Trainer Yariv at work with a colleague at the Centre

To date, the ICDC has given dogs to 25 soldiers with varying degrees of PTSD on the recommendation of the Ministry of Defence, who also helped Benzi, despite his reluctance to have a dog for fear of being stigmatised. He is tentatively over that, but the dogs with the acronym emblazoned on their jackets are unfamiliar to Israelis, so aren’t yet as respected as guide dogs.

“If I try to go in a restaurant with Lugo I get refused. Or in a taxi, they say the dog is not allowed,” says Benzi. “After they check they say it’s ok, but they don’t know about service dogs. I was also asked in a London restaurant if Lugo was a guide dog , but told them he was a service dog and it wasn’t a problem. When there are more PTSD dogs in Israel people will see them and understand.”
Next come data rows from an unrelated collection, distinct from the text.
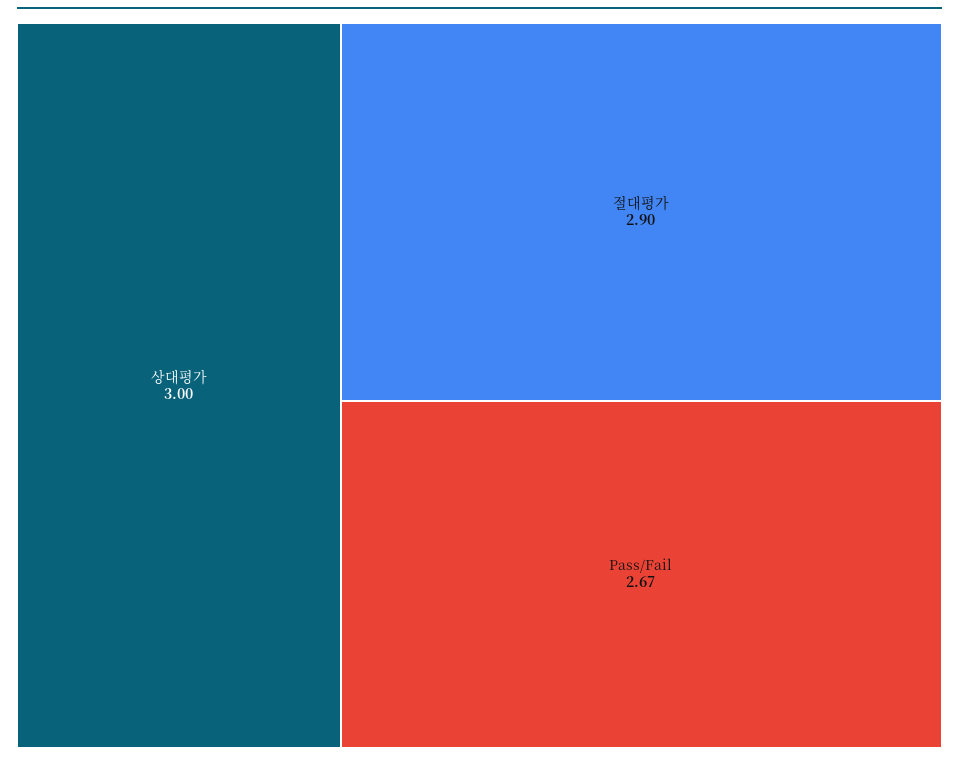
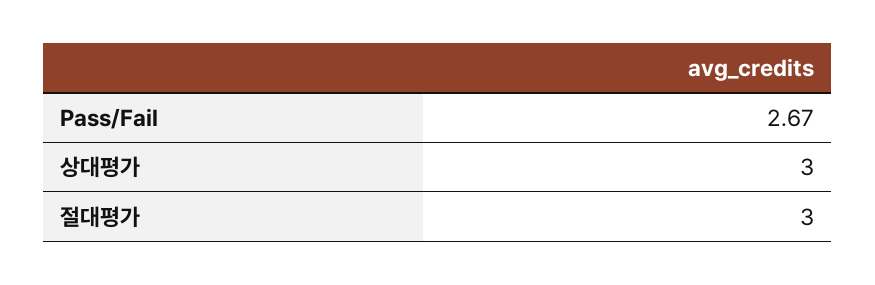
절대평가: 2.9 -> 3

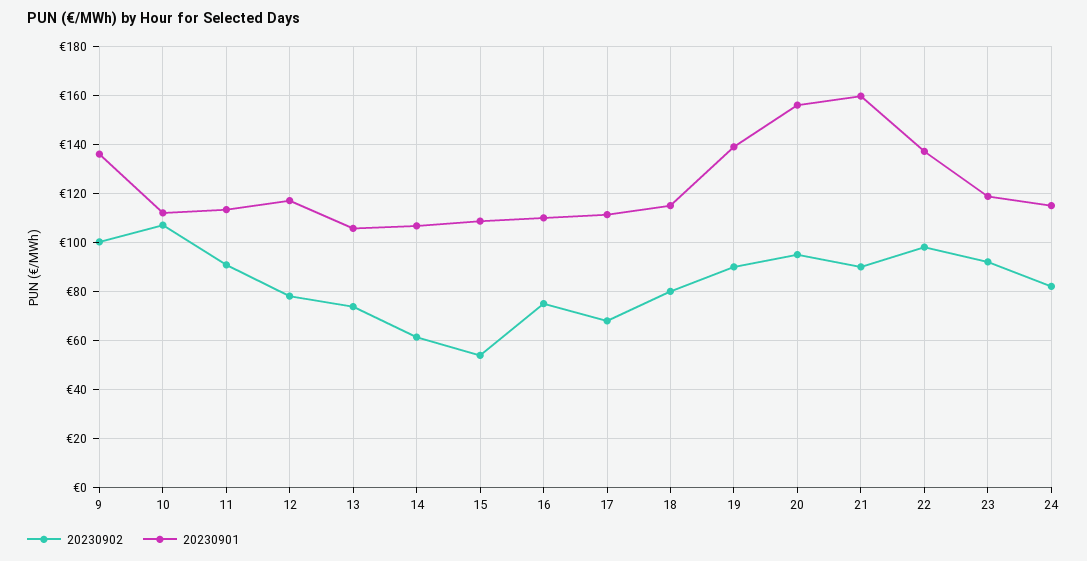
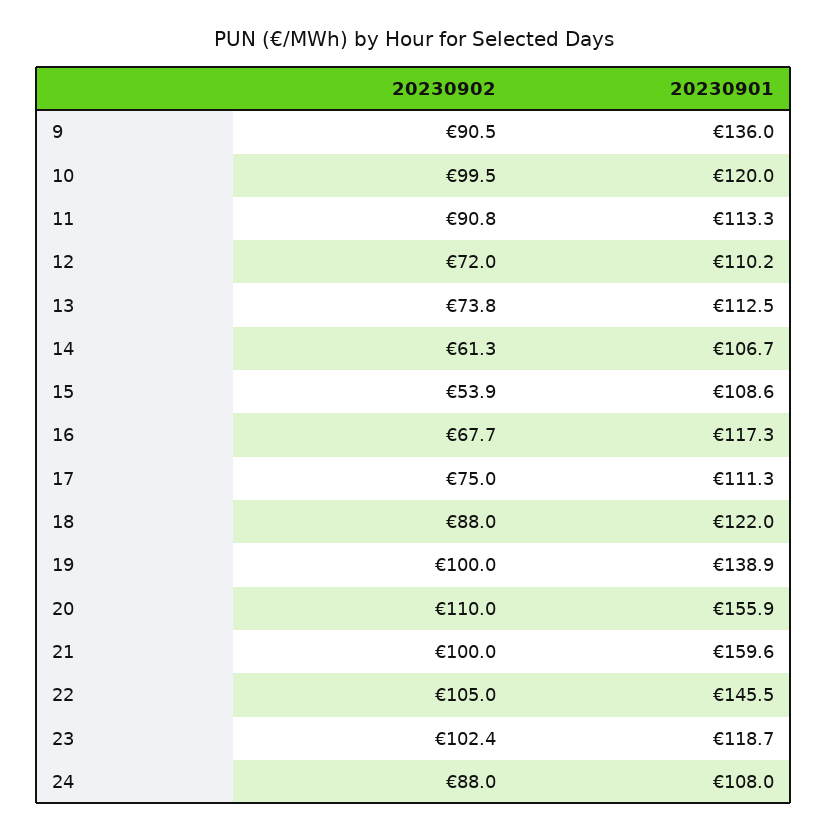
20230902, 9: 100 -> 90.5
20230902, 10: 107.5 -> 99.5
20230901, 10: 112.5 -> 120
20230902, 12: 77.5 -> 72
20230901, 12: 117.5 -> 110.2
20230901, 13: 105 -> 112.5
20230902, 16: 75 -> 67.7
20230901, 16: 110 -> 117.3
20230902, 17: 67.5 -> 75
20230902, 18: 80 -> 88
20230901, 18: 115 -> 122
20230902, 19: 90 -> 100
20230902, 20: 95 -> 110
20230902, 21: 90 -> 100
20230902, 22: 97.5 -> 105
20230901, 22: 137.5 -> 145.5
20230902, 23: 92.5 -> 102.4
20230902, 24: 82.5 -> 88
20230901, 24: 115 -> 108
Understanding Benzi, 51, is difficult for his family and closest friends. Only four years ago he was the spouse Irit described as her “superman”, travelling the world, coaching sports, enjoying a job in security. “Leading a normal life,” says Benzi, recalling that time before an innocent visit to the cinema changed everything.
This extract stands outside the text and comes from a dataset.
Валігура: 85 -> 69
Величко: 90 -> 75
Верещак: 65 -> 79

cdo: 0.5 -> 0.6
Benzi had gone to see Clint Eastwood’s critically acclaimed Iraq war movie American Sniper, starring Bradley Cooper, not realising that it would trigger a moment in his IDF past that he had buried. It was a single scene in which Cooper grapples with killing a child who poses a threat to his comrades that took Benzi back to his time in Gaza during the Second Intifada.“It made me remember everything I did. But Cooper didn’t shoot the boy. I did.”

Asking Benzi the details of his PTSD during his visit was not advised, but the former soldier wanted to share. “From that movie I started toppling down. I closed myself in my room, stayed in bed and didn’t want to see anybody who came to the house. I saw no one. All I did was just drink and smoke. “It was hard and is still very hard on our children. They have slowly started to understand, but they don’t know the main stuff that is happening inside their father. They know to stay back when I’m angry and don’t want anyone to touch me. But will also come if I need a hug. That’s hard for them, and for me as their father.”

IGDC UK chair Jon Benjamin with Benzi, Lugo and Yariv

As Benzi talks, Irit listens, her pain visible as the words underline their continuing anguish. Benzi’s suicide attempt took him to a psychiatric unit where his PTSD was diagnosed, but until Lugo there was no real hope of help. “Before Lugo, I never went out of the house,” says Benzi. “Now I have to get up to take him out. And on the street, people see him, and the first thing they do is laugh.When somebody is laughing that’s good for me.” Though Lugo’s sombre dignity and expressive eyes are more suggestive of trust and empathy than chuckles, the reaction Benzi gets is what he needs. He is still plagued by the darkest of thoughts and doesn’t believe they will ever leave him.

“At dinner, in the shower, when I go to sleep. It’s everywhere. But before Lugo it was in my head 100 percent, and now it’s 60 percent So it’s helping.” Benzi’s former life may be out of reach, but with his hand on Lugo it’s closer.